In typical video codecs the prediction residual after motion compensation is first transformed with a transform kernel (like DCT) and then coded. The reason for this is that often there still exists some correlation among the residual and transform can in many cases help reduce this correlation and provide more efficient coding.
Typical video encoders utilize the Lagrangian cost function to find optimal coding modes, for example the desired macro block mode and associated motion vectors. This type of cost function uses a weighting factor or λ to tie together the exact or estimated image distortion due to lossy coding methods and the exact or estimated amount of information required to represent the pixel values in an image area.
This may be represented by the equation:C=D+λR  (1)
where C is the Lagrangian cost to be minimised, D is the image distortion (for example, the mean-squared error between the pixel values in original image block and in coded image block) with the mode and motion vectors currently considered, λ is a Lagrangian coefficient and R is the number of bits needed to represent the required data to reconstruct the image block in the decoder (including the amount of data to represent the candidate motion vectors).
Some hybrid video codecs, such as H.264/AVC, utilize bi-directional motion compensated prediction to improve the coding efficiency. In bi-directional prediction, prediction signal of the block may be formed by combining, for example by averaging two motion compensated prediction blocks. This averaging operation may further include either up or down rounding, which may introduce rounding errors.

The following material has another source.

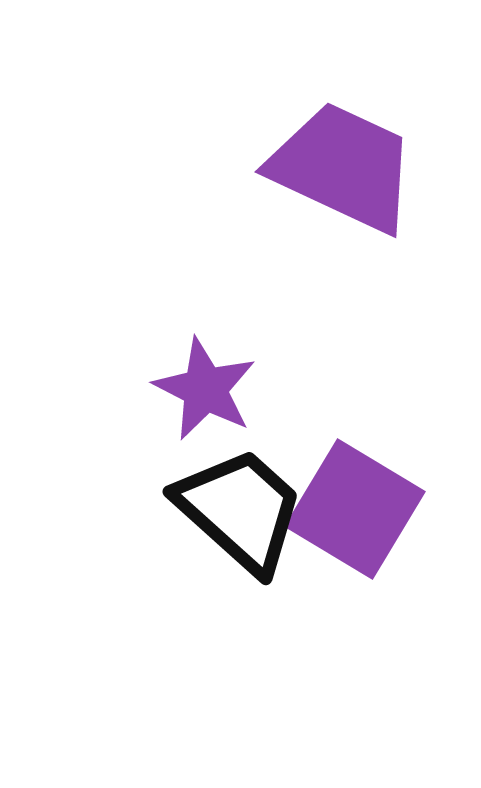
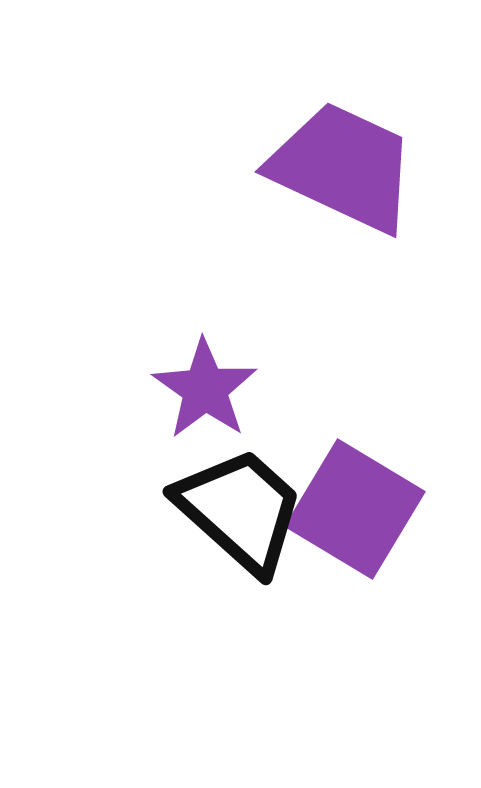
purple star: rotated 8 degrees clockwise
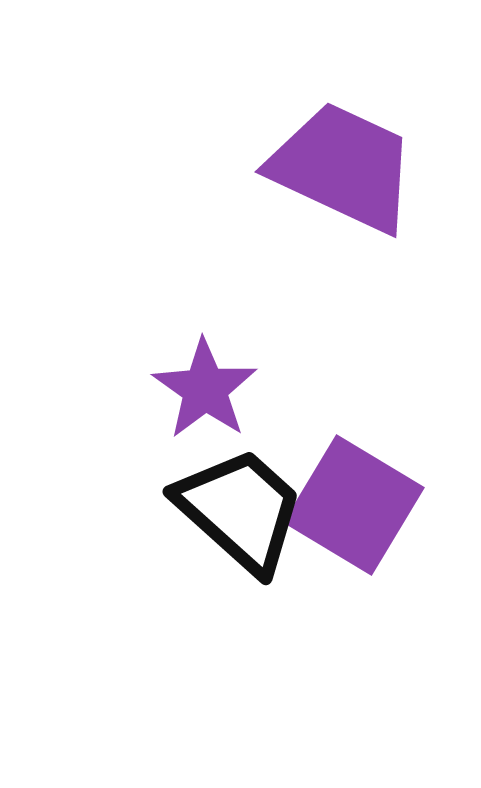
purple square: moved 1 px left, 4 px up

The accumulation of rounding errors in bi-directional prediction may cause degradation in coding efficiency. This rounding error accumulation may be removed or decreased by signalling whether rounding up or rounding down have been used when the two prediction signals have been combined for each frame. Alternatively the rounding error could be controlled by alternating the usage of the rounding up and rounding down for each frame. For example, rounding up may be used for every other frame and, correspondingly, rounding down may be used for every other frame.

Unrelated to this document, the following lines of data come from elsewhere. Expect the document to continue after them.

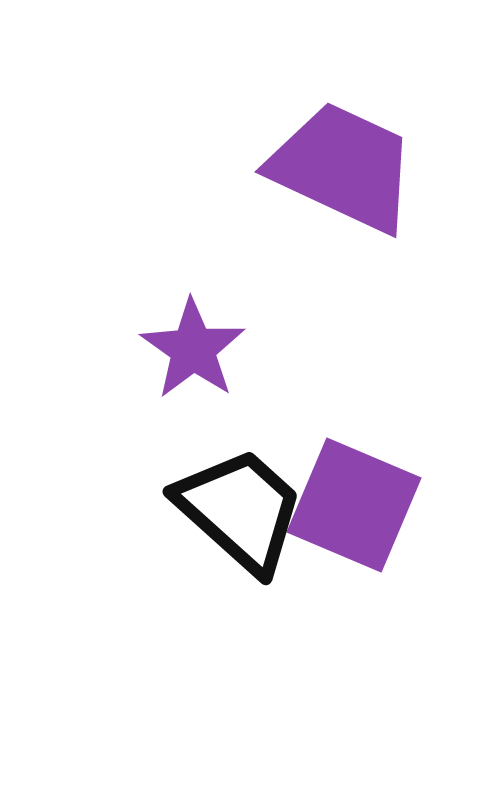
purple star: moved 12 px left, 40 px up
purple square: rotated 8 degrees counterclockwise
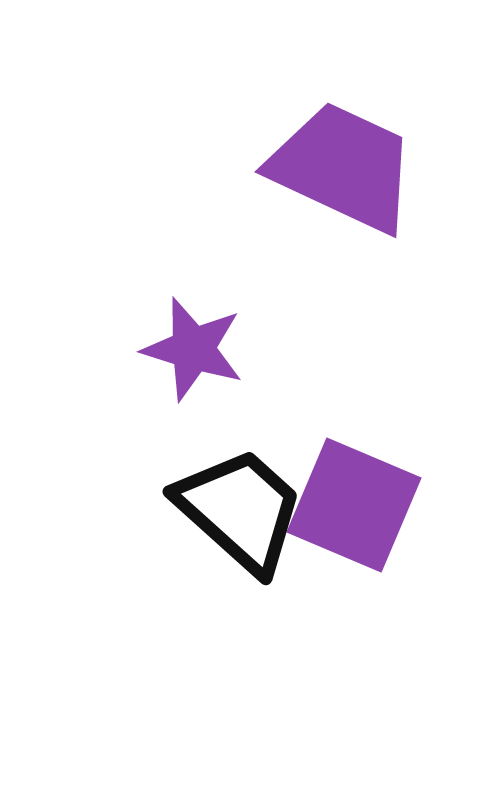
purple star: rotated 18 degrees counterclockwise
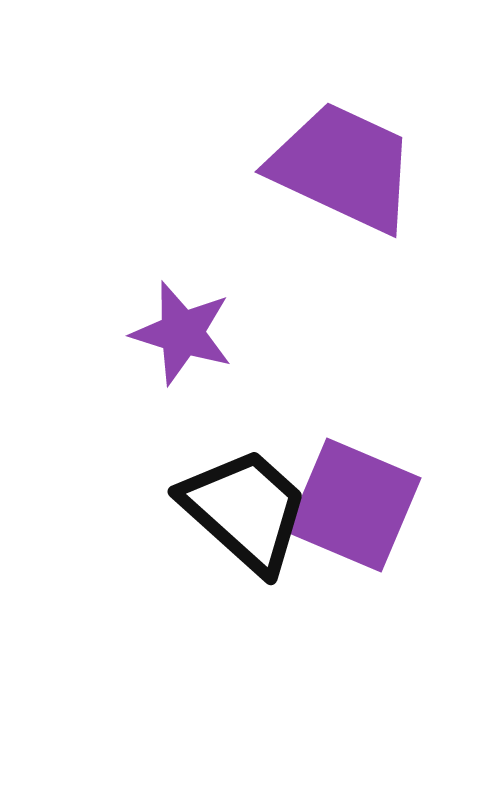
purple star: moved 11 px left, 16 px up
black trapezoid: moved 5 px right
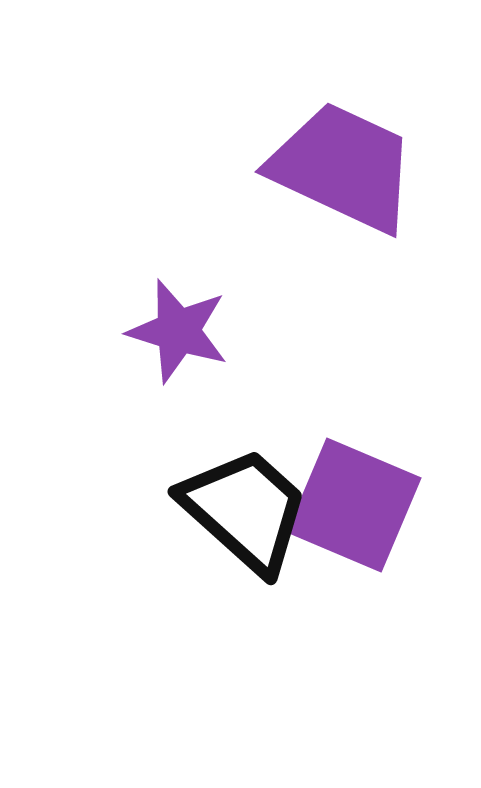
purple star: moved 4 px left, 2 px up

In FIG. 9 an example of averaging two motion compensated prediction blocks using rounding is illustrated. Sample values of the first prediction reference is input 902 to a first filter 904 in which values of two or more full pixels near the point which the motion vector is referring to are used in the filtering. A rounding offset may be added 906 to the filtered value. The filtered value added with the rounding offset is right shifted 908 x-bits i.e. divided by 2x to obtain a first prediction signal P1. Similar operation is performed to the second prediction reference as is illustrated with blocks 912, 914, 916 and 918 to obtain a second prediction signal P2. The first prediction signal P1 and the second prediction signal P2 are combined e.g. by summing the prediction signals P1, P2. A rounding offset may be added 920 with the combined signal after which the result is right shifted y-bits i.e. divided by 2y. The rounding may be upwards, if the rounding offset is positive, or downwards, if the rounding offset is negative. The direction of the rounding may always be the same, or it may alter from time to time, e.g. for each frame. The direction of the rounding may be signaled in the bitstream so that in the decoding process the same rounding direction can be used.
However, these methods increase somewhat the complexity as two separate code branches need to be written for bi-directional averaging. In addition, the motion estimation routines in the encoder may need to be doubled for both cases of rounding and truncation.